SpeechRT Model

The SpeechRT model can classify audio into "speech", "no-speech" or "silence". The "silence" class indicates audio fragments with very low volume (according to the requested threshold). Compared to the Speech model, the SpeechRT model can react to changes in the audio much faster. The Speech model is our default speech detection model as it offers the best tradeoff between detection latency and precision.

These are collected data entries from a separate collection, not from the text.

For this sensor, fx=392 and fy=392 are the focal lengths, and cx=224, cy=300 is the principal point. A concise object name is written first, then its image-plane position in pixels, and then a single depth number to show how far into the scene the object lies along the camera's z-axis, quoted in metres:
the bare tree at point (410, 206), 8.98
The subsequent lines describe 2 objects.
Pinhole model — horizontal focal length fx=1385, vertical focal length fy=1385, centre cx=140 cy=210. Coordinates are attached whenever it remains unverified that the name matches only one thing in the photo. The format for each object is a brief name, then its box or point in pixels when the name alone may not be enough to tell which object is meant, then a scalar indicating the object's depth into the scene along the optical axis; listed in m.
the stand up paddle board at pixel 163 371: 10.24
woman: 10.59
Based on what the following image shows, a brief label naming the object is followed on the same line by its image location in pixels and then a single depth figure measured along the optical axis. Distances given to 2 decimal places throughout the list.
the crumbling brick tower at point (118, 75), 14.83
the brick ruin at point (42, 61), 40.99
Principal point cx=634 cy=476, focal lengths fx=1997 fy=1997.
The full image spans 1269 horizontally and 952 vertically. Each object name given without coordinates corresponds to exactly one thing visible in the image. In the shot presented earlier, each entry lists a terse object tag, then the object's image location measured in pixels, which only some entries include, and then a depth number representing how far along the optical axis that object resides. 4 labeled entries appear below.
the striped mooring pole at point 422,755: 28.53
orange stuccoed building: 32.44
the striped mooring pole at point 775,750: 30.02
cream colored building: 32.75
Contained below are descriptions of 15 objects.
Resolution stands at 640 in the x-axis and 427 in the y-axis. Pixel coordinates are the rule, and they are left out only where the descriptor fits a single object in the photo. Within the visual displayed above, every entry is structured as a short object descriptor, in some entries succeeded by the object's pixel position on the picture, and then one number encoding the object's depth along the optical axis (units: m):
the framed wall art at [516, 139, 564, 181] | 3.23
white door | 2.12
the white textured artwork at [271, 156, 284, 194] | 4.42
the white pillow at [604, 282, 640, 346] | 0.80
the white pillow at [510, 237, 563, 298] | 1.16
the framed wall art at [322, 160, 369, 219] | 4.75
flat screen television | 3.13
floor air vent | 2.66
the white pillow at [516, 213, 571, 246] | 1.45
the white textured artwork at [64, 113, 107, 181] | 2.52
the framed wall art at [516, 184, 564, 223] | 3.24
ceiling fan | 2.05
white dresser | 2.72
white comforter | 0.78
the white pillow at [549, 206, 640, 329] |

The receptive field of this model is 130ms.

Specification

Receptive FieldResult Type
130msresult ∈ ["speech", "no-speech", "silence"]

Time-series

The time-series result will be an iterable with elements that contain the following information:

{
"timestamp": 0,
"results":{
"speech-rt": {
"result": "speech",
"confidence": 0.92
}
}
}

Time-series with raw values

If raw values were requested, they will be added to the time-series result:

{
"timestamp": 0,
"results":{
"speech-rt": {
"result": "speech",
"confidence": 0.92
}
},
"raw": {
"speech-rt": {
"no-speech": 0.08,
"speech": 0.92
}
}
}

Summary

In case a summary is requested the following will be returned

{
"speech": {
"speech_fraction": 0.30,
"no-speech_fraction": 0.70,
"silence_fraction": 0.0
}
}

where x_fraction represents the percentage of time that x class was identified for the duration of the input.

Transitions

In case the transitions are requested a time-series with the following transition elements will be returned:

{
"timestamp_start": 0,
"timestamp_end": 1500,
"result": "speech",
"confidence": 0.96
},
{
"timestamp_start": 1500,
"timestamp_end": 6000,
"result": "no-speech",
"confidence": 0.86
}

The result above means that the first 1500ms of the audio snippet contained speech, and between 1500ms and 6000ms of the audio no speech was detected.